Thoughts on satire, pop culture and the Gospel
I don’t usually use column space to respond to letters I get either in support of, or in opposition to, a piece I’ve written. However, the response I’ve received about my column last week on “The Golden Compass” has prompted me to add some more points to ponder.
To get everyone up to speed, “The Golden Compass” is a movie due out this holiday season that is at the heart of much controversy. The author of the “His Dark Materials” trilogy, the inspiration for this movie, is a noted atheist who many claim is determined to destroy children’s faith through the propaganda in his books.
Last week, I drafted a satirical piece that poked fun at those who have such profound issues with this movie and the preceding books, yet who have not seen either, short of a commercial on television and some e-mail rumor that’s been spreading like wildfire across the Internet. In fact, there was an article in the paper to this effect a little more than a week ago.

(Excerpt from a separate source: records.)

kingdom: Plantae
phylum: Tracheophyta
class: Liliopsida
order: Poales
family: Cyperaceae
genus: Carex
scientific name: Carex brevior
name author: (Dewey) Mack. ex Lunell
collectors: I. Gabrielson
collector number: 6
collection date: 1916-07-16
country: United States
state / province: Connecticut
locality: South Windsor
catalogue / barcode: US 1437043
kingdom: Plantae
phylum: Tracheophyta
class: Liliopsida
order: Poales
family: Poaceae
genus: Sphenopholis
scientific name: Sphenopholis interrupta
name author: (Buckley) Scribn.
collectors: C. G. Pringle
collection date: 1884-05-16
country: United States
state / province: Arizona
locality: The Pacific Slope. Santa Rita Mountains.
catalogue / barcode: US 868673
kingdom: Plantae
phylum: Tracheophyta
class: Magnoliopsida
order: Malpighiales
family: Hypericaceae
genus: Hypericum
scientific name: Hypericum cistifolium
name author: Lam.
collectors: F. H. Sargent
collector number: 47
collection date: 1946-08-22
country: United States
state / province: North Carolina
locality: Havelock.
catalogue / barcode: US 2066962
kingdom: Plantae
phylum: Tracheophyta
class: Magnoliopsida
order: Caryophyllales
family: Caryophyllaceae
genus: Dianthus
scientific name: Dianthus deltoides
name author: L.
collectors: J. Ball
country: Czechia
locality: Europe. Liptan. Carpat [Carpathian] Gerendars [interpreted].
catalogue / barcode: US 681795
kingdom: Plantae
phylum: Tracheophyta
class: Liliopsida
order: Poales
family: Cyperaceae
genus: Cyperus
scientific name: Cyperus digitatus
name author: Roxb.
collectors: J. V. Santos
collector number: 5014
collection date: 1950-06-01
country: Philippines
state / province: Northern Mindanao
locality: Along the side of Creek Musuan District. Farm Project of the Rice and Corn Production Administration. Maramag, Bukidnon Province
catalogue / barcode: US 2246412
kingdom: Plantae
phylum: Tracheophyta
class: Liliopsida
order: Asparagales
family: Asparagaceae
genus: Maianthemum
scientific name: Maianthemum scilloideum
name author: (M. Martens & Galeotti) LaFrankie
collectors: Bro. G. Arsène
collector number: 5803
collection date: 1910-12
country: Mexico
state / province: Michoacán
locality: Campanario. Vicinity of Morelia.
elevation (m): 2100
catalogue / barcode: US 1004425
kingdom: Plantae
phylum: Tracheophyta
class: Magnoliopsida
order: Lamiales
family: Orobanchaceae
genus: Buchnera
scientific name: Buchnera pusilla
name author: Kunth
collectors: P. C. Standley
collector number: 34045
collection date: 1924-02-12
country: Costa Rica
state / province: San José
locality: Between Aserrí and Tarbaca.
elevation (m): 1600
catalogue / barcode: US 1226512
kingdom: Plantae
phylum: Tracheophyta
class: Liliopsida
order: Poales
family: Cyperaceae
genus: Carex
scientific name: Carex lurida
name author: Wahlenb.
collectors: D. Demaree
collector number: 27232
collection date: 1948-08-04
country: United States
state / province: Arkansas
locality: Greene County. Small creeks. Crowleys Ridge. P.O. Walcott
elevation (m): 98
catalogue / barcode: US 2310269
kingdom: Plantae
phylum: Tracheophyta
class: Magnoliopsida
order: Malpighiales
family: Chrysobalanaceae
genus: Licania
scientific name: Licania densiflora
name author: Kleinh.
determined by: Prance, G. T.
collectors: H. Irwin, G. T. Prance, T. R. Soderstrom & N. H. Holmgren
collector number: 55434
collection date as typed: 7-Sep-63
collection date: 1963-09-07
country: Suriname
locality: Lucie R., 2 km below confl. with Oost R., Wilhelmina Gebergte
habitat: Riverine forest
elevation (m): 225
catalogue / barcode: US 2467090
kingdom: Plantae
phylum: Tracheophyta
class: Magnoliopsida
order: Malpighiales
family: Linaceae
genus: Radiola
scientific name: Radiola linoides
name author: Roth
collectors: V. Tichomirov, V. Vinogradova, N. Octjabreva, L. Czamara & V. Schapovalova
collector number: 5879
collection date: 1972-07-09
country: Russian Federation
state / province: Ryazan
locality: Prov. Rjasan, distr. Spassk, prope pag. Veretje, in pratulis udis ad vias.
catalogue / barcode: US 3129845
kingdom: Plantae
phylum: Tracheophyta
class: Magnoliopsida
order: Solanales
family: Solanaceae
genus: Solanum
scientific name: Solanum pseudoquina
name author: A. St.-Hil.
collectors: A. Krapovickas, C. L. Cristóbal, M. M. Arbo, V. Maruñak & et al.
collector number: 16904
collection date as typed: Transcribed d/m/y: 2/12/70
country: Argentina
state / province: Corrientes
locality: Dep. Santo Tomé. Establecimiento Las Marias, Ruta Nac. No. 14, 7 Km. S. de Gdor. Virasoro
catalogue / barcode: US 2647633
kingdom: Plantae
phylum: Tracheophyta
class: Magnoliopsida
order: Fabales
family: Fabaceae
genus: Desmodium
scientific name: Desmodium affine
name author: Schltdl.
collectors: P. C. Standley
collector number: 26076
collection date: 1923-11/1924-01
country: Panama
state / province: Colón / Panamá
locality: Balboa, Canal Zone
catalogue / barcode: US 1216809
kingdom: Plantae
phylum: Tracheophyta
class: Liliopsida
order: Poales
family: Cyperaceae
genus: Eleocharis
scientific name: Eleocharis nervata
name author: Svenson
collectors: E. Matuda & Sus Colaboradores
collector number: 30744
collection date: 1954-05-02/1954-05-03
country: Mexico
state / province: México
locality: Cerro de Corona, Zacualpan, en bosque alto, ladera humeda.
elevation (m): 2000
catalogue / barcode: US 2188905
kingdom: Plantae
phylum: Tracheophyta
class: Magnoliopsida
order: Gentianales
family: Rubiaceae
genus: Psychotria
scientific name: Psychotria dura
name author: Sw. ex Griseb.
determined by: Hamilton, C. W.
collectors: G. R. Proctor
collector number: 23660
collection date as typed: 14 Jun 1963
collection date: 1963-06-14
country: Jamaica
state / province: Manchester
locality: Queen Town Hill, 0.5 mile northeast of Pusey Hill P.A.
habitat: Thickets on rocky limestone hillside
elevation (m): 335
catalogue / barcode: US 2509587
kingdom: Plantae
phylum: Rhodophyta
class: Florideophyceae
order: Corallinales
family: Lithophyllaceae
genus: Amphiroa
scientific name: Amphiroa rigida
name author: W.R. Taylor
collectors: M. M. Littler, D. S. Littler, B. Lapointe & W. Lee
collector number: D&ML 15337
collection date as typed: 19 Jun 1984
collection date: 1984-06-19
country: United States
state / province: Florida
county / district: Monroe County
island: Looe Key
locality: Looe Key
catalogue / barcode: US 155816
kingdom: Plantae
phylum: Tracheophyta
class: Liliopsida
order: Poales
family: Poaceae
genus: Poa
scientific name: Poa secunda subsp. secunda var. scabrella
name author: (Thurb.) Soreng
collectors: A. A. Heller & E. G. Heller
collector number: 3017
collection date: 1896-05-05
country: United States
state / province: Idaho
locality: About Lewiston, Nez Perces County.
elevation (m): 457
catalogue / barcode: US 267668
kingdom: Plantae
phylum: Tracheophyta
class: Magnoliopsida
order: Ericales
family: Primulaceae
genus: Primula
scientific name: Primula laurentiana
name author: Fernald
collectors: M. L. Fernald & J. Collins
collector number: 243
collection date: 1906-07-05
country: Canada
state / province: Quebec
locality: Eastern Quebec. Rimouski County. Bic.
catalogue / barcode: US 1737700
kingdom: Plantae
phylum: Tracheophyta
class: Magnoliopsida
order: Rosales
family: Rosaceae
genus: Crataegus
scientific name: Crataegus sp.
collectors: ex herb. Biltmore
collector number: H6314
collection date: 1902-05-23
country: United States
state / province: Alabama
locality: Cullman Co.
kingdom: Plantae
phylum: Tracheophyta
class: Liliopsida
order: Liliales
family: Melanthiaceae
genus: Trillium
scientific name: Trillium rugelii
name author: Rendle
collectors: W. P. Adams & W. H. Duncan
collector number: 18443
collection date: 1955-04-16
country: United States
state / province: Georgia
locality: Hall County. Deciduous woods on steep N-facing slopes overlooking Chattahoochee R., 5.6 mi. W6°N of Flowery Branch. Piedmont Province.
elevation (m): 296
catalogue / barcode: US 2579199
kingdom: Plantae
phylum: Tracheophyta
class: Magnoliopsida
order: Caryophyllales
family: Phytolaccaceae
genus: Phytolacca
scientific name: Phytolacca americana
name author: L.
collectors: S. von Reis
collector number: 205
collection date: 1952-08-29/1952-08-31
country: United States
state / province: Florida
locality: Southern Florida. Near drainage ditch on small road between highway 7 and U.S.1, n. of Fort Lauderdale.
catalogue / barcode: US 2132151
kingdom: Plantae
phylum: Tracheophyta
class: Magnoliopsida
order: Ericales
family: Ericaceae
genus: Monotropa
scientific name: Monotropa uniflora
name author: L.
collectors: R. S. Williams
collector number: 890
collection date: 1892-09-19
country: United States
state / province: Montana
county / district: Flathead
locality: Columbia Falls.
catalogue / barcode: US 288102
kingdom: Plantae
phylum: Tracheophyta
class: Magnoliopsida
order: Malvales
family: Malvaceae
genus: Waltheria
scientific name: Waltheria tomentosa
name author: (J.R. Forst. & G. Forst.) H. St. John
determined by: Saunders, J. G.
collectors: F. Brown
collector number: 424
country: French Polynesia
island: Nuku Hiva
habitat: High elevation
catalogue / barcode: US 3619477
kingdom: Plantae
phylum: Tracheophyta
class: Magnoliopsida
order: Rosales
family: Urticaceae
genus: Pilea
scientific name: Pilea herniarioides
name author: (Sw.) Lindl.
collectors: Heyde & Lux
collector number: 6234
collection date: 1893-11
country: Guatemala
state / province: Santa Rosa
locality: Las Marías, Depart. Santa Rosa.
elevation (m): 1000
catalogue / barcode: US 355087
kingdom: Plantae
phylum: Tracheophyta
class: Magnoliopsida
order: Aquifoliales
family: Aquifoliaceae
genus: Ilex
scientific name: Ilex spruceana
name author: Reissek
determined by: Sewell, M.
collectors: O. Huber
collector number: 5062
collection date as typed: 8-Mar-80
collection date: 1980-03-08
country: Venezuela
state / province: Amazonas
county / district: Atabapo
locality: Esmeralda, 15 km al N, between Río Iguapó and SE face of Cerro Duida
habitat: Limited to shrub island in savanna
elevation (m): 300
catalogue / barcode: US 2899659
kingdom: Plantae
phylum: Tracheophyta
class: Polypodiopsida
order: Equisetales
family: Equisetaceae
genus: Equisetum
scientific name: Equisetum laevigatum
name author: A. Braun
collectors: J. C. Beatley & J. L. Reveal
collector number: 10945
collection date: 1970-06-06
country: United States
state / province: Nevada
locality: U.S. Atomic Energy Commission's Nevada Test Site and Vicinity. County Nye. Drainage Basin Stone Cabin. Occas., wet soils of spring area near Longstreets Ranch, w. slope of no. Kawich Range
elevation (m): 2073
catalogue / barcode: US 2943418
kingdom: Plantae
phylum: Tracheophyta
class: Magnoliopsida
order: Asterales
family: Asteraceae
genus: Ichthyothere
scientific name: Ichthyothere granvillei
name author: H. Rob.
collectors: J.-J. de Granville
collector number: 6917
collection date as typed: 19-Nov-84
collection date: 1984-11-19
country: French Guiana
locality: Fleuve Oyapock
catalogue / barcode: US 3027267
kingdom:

While most people appreciated the humor of the piece, there actually were those who didn’t get somehow that it was satire. I got all kinds of angry e-mails calling me a hypocrite, accusing me of propagating a narrow-minded position that did more harm than good.
To those who haven’t read my columns at all over the past two years and just happened to pick this one up with no background, I can understand this misunderstanding. For anyone who has read my columns before, come on, you know me better than that.
There were more than a few responses from the “other side,” criticizing my attacks on people with more conservative ideology. One reader actually compared my satire to the Nazi propaganda cartoons published against Jews prior to World War II.
A word of caution about this sort of “slippery slope” argument: First, consider that the cartoons in Germany were not about a set of beliefs people of all backgrounds maintained, but rather castigation of an entire race of people for who they were by birth. While someone cannot be criticized for who they were born as, they certainly should be prepared to undergo some scrutiny for what they claim to believe, including me.
Also, it should be noted that much, if not all, of the anti-Semitic propaganda in Nazi Germany was state-sanctioned, which inherently means a manipulation of free speech. While some folks may object to my point of view, it’s not propaganda, because I’m free to write what I want. There’s a big difference, and one that is the cornerstone of our democracy, I think.
The point is for people on both sides of the argument to stop and think about what they believe, rather than reacting from the gut. No secular book or movie should dictate our beliefs, be it “The Da Vinci Code,” “Passion of the Christ,” “The Golden Compass,” “Harry Potter” or Kirk Cameron. Jesus challenged us to look beyond the written law even in Scripture, pushing us to find truth within ourselves. It’s easier to find it in a book or on TV, but that’s not Gospel.
I respect those with differing views and their right to air an opposing perspective, but for crying out loud, if you’re going to stand against something, know what it is that you’re condemning first. I can’t say whether or not “The Golden Compass” and the books on which it is based are good, bad, dangerous or a wonderful opportunity for rigorous debate.
Why not? Because I haven’t read them, and the movie hasn’t been released yet. My guess is, however, that New Line Cinema is as thrilled about this sort of uproar as Dan Brown and Ron Howard were about the controversy surrounding “The Da Vinci Code.” It’s the best free press they could hope for.
Each of us ultimately must decide for ourselves which movies and books are appropriate for us and our families. I don’t know if I’ll take my son to the movie or not; I have to know more about it first. But if I can read Nietzsche, who famously claimed “God is Dead,” all the way through college and still have faith, I’m pretty sure it will take more than a two-hour movie about a kids’ book to convince me to claim atheism.